Complete the following:
[a] Update the forum thread on the topology generated by the sets a+bℤ from "However if here" to "sets are closed.", replacing "infinite sets" with "unbounded sets".
[b] Summarize the forum thread on the topology generated by the sets a+bℤ in two sentences.

begin Excerpted text

Showing that all sets in $\mathcal{B}:=\{a+b\mathbb{Z}:a\in \mathbb{Z}, b\in \mathbb{N}\}$ are closed wrt the topology $\mathcal B$ is the basis of

Question

$\mathcal{B}:=\{a+b\mathbb{Z}:a\in \mathbb{Z}, b\in \mathbb{N}\}$

I already showed that $\mathcal B$ is a basis of a topology on $\mathbb Z$. How can I show that every set in $\mathcal B$ is closed w.r.t. that topology?

For this I want to show that their complements are open which means they can be written as unions of elements of $\mathcal B$.

Buw how do I do this? What's $(a+b \mathbb Z)^c$ and how can I write it as such a union of elements of $\mathcal B$?

(I know that $a + b\mathbb Z=x +b\mathbb Z \ \forall x \in a+b \mathbb Z$ if that helps)

Answer 1

Just to make clear what $a+b\mathbb{Z}$ means: \begin{align} 3 + 5\mathbb{Z} &= \{\ldots,3-5\times 2,3-5\times 1,3,3+5\times 1,3+5\times 2,\ldots\} \\ &= \{\ldots,-7,-2,3,8,13,\ldots\}. \end{align} Therefore the complement of $a+b\mathbb{Z}$ is equal to \begin{align} (a+b\mathbb{Z})^c = (a+1)+b\mathbb{Z} \cup (a+2)+b\mathbb{Z} \cup \cdots \cup(a+b-1)+b\mathbb{Z}. \end{align}

Answer 2

The statement that all sets are closed is actually the same as the statements that all sets are open (see my comment on the question).

So if indeed all sets are closed then the set $\{0\}$ must be an open set.

Then some $B\in\mathcal B$ must exist with $0\in B\subseteq\{0\}$.

There is only one candidate: $B=\{0\}$ so we conclude that $\{0\}\in\mathcal B$.

However if here $0\notin\mathbb N$ then all elements of $\mathcal B$ are infinite sets so that in that case $\{0\}\notin\mathcal B$.

This indicates that here $0\in\mathbb N$ and based on that we find that every singleton is an element of $\mathcal B$ because:$$\{a\}=a+0\mathbb Z\in\mathcal B$$

Then all singletons are open and consequently all sets are open.

Then also all sets are closed.

end Excerpted text
begin Supplied material

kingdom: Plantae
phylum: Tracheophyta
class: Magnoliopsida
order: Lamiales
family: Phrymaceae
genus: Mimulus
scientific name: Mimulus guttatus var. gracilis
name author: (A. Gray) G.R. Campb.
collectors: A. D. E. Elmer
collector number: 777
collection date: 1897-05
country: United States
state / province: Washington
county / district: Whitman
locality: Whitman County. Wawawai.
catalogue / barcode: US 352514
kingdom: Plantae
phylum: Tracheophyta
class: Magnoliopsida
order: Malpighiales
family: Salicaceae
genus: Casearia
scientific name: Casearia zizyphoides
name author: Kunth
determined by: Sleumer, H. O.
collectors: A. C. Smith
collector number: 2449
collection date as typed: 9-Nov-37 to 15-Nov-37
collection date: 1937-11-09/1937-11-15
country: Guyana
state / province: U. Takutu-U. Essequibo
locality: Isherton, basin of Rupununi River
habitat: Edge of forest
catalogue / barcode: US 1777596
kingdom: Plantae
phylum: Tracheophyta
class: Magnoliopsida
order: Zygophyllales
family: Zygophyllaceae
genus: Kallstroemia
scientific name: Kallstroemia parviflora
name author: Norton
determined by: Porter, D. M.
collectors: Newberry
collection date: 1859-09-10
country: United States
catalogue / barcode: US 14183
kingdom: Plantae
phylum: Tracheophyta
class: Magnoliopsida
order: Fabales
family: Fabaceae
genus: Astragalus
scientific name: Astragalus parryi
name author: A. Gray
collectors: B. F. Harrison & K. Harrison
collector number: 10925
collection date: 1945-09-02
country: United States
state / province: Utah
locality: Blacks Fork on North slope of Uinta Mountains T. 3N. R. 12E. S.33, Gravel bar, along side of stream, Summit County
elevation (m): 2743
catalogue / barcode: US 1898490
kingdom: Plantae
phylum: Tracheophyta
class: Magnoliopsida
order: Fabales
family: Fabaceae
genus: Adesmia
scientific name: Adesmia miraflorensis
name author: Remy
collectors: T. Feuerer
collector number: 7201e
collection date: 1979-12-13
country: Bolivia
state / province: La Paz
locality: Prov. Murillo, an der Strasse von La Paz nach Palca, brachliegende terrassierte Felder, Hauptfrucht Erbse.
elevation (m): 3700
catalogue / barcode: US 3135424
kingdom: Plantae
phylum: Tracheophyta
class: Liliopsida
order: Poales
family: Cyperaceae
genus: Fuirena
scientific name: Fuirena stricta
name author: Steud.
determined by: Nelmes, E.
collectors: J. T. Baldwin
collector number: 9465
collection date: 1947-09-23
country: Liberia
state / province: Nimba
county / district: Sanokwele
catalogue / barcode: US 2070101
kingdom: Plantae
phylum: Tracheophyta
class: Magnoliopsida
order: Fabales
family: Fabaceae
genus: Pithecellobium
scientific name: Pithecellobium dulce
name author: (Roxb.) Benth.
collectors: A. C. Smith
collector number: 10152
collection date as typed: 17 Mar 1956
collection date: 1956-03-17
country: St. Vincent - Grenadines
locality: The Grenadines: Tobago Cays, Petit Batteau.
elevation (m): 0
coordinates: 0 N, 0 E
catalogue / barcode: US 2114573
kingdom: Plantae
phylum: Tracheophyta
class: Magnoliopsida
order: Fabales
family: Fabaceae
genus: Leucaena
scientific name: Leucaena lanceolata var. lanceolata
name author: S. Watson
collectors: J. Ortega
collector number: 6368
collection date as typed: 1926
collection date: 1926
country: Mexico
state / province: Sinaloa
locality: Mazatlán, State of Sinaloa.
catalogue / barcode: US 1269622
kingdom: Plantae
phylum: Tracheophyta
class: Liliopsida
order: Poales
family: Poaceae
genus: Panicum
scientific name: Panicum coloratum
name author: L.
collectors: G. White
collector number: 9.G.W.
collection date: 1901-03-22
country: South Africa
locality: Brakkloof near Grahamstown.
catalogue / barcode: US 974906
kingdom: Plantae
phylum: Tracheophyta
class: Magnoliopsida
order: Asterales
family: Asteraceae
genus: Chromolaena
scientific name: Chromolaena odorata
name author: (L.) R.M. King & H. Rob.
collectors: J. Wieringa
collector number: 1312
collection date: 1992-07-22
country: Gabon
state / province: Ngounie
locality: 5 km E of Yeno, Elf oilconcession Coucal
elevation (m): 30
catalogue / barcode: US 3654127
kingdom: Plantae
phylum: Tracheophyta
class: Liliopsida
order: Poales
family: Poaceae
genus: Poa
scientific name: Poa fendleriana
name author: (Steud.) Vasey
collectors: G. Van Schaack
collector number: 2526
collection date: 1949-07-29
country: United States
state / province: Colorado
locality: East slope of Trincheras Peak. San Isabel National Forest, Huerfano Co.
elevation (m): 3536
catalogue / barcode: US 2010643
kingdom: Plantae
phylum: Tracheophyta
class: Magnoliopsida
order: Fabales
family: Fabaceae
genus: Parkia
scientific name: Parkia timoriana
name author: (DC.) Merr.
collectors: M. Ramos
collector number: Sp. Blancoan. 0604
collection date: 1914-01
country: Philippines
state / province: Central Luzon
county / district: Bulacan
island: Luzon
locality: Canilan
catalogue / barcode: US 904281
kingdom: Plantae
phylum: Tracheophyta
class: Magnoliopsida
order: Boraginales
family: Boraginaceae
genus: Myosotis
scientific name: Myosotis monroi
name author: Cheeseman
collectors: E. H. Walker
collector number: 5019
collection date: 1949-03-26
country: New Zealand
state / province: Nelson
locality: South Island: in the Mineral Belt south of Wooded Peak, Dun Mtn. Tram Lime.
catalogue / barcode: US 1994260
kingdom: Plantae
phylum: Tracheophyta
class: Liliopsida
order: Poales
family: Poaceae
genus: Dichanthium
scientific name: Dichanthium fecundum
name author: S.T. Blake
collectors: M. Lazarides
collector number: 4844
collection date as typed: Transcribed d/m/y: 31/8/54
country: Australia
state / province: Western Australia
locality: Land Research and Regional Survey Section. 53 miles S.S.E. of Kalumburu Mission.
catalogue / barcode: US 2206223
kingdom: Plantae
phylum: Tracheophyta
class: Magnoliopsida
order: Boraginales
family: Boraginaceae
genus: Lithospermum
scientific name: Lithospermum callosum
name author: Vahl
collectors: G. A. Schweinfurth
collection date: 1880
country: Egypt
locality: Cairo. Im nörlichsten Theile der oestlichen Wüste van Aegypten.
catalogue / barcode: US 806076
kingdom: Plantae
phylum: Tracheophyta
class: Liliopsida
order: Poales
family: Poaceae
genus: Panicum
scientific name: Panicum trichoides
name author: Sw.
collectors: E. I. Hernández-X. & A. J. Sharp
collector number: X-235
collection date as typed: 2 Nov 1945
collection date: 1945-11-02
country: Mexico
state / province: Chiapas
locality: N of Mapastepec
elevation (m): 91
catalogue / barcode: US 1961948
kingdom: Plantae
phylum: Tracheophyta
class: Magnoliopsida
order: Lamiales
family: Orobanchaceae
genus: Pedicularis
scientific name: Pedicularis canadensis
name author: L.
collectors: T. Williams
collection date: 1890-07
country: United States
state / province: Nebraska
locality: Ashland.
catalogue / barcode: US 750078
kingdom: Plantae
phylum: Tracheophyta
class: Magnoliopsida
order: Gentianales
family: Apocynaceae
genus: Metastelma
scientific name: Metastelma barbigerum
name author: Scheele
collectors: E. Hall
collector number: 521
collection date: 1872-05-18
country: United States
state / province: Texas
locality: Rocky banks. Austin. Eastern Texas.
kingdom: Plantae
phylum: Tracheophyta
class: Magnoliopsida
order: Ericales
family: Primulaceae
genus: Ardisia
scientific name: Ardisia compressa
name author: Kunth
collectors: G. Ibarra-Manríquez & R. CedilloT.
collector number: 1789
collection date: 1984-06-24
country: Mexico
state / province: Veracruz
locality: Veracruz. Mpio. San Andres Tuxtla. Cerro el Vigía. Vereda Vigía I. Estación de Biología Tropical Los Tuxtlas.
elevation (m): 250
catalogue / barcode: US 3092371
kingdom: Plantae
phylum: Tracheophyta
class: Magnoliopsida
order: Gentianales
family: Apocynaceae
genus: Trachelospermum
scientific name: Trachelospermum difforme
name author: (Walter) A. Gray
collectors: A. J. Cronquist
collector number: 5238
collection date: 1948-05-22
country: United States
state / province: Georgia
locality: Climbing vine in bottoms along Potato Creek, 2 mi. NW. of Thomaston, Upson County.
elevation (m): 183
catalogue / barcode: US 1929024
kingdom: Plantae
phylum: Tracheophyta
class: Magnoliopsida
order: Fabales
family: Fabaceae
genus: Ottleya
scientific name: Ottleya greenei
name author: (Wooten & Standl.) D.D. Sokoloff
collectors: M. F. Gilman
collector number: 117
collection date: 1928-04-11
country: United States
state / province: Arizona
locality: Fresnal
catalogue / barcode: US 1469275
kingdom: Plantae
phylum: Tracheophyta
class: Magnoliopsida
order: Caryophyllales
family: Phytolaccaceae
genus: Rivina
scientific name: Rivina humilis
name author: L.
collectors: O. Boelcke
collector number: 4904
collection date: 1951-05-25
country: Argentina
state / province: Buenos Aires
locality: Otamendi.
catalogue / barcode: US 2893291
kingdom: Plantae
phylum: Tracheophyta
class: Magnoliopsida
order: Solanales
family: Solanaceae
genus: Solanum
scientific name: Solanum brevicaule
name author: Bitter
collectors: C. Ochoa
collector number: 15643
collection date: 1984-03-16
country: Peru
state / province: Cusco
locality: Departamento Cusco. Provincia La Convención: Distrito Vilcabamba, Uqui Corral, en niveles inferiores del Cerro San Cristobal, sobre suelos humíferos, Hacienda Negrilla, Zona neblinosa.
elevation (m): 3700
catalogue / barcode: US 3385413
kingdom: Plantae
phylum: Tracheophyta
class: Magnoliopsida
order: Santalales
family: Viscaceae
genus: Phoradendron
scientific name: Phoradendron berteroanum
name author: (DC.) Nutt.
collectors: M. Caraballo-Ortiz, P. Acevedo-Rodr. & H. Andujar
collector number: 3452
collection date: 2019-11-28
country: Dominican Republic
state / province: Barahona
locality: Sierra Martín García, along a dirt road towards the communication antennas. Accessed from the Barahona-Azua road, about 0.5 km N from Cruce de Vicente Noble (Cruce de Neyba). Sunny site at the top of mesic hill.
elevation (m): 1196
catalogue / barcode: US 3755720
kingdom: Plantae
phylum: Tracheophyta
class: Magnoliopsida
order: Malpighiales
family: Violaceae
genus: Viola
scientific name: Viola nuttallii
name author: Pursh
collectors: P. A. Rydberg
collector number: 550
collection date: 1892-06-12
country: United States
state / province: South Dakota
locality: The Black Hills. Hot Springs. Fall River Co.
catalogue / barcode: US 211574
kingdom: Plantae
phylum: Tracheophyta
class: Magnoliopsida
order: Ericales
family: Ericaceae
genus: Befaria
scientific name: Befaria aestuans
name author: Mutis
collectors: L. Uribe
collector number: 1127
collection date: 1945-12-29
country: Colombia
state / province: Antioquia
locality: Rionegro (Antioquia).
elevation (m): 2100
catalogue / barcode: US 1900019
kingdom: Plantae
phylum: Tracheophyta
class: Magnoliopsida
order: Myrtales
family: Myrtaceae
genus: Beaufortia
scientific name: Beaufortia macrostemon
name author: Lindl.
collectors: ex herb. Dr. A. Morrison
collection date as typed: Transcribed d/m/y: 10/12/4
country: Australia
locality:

end Supplied material

Solutions to the tasks:
[a]
However if here $0\notin\mathbb N$ then all elements of $\mathcal B$ are unbounded sets so that in that case $\{0\}\notin\mathcal B$.

This indicates that here $0\in\mathbb N$ and based on that we find that every singleton is an element of $\mathcal B$ because:$$\{a\}=a+0\mathbb Z\in\mathcal B$$

Then all singletons are open and consequently all sets are open.

Then also all sets are closed.

[b] The asker has already shown that 𝓑, the collection of sets a+bℤ with a in ℤ and b in ℕ, is a basis of a topology on ℤ, and wants to prove that every set in 𝓑 is closed by writing its complement as a union of sets from 𝓑. One answer gives that complement as the union of (a+1)+bℤ through (a+b−1)+bℤ, while another argues that if all sets are closed then {0} must belong to 𝓑, which requires 0 ∈ ℕ, and then every singleton {a} = a+0ℤ is open, so all sets are open and also closed.